*** Opening of Data for the task ***

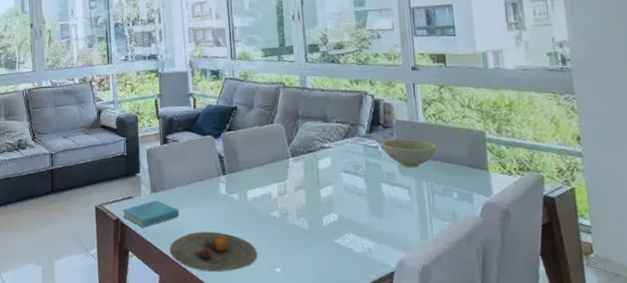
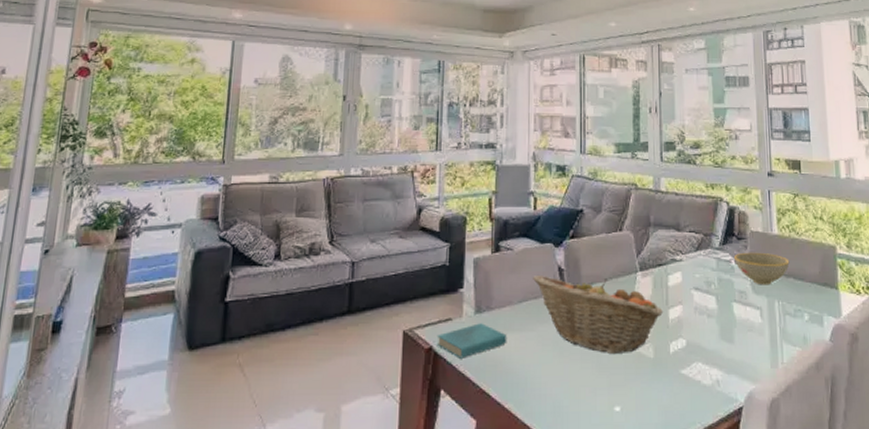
plate: present [170,232,258,272] -> none [492,362,595,413]
fruit basket: none [197,161,315,226] -> present [533,274,663,355]

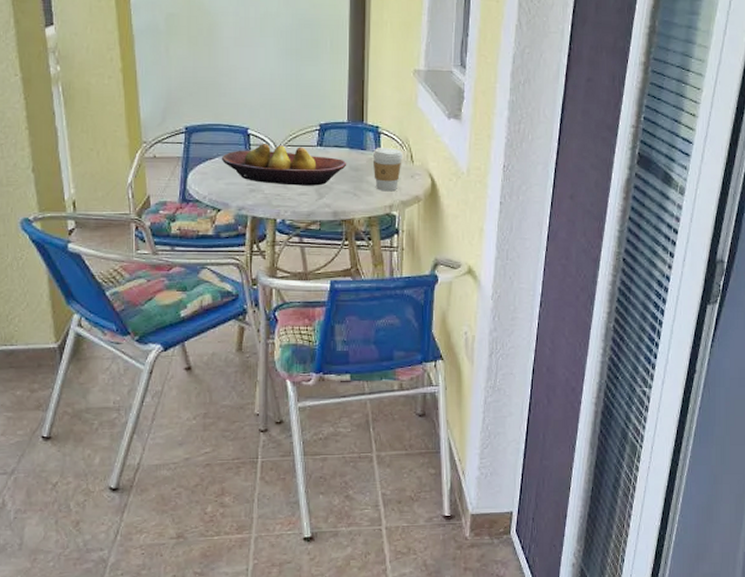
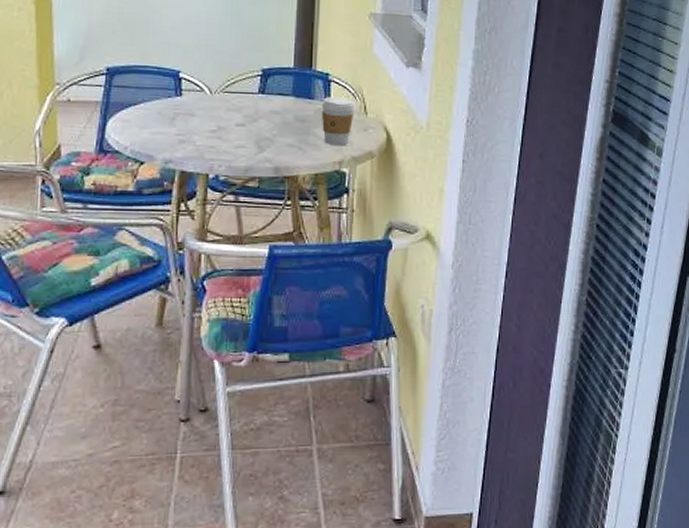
fruit bowl: present [221,144,347,186] -> none [147,89,292,138]

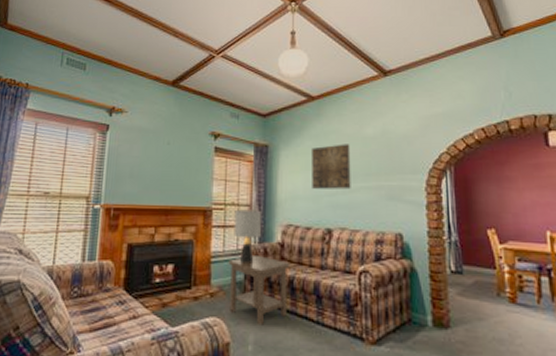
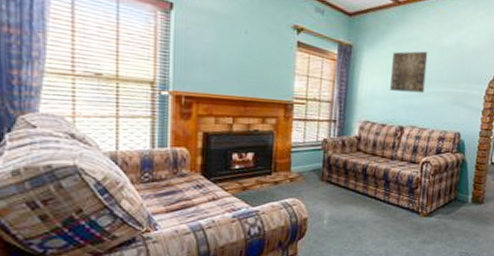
side table: present [228,256,290,326] -> none [308,147,365,204]
lamp: present [234,209,261,264] -> none [314,105,342,154]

*** Close of Data for the task ***

» **Directions**: Give back the material exactly as written, images excluded.

» **Exercise solution**:
plate: present [170,232,258,272] -> none [492,362,595,413]
fruit basket: none [197,161,315,226] -> present [533,274,663,355]

fruit bowl: present [221,144,347,186] -> none [147,89,292,138]

side table: present [228,256,290,326] -> none [308,147,365,204]
lamp: present [234,209,261,264] -> none [314,105,342,154]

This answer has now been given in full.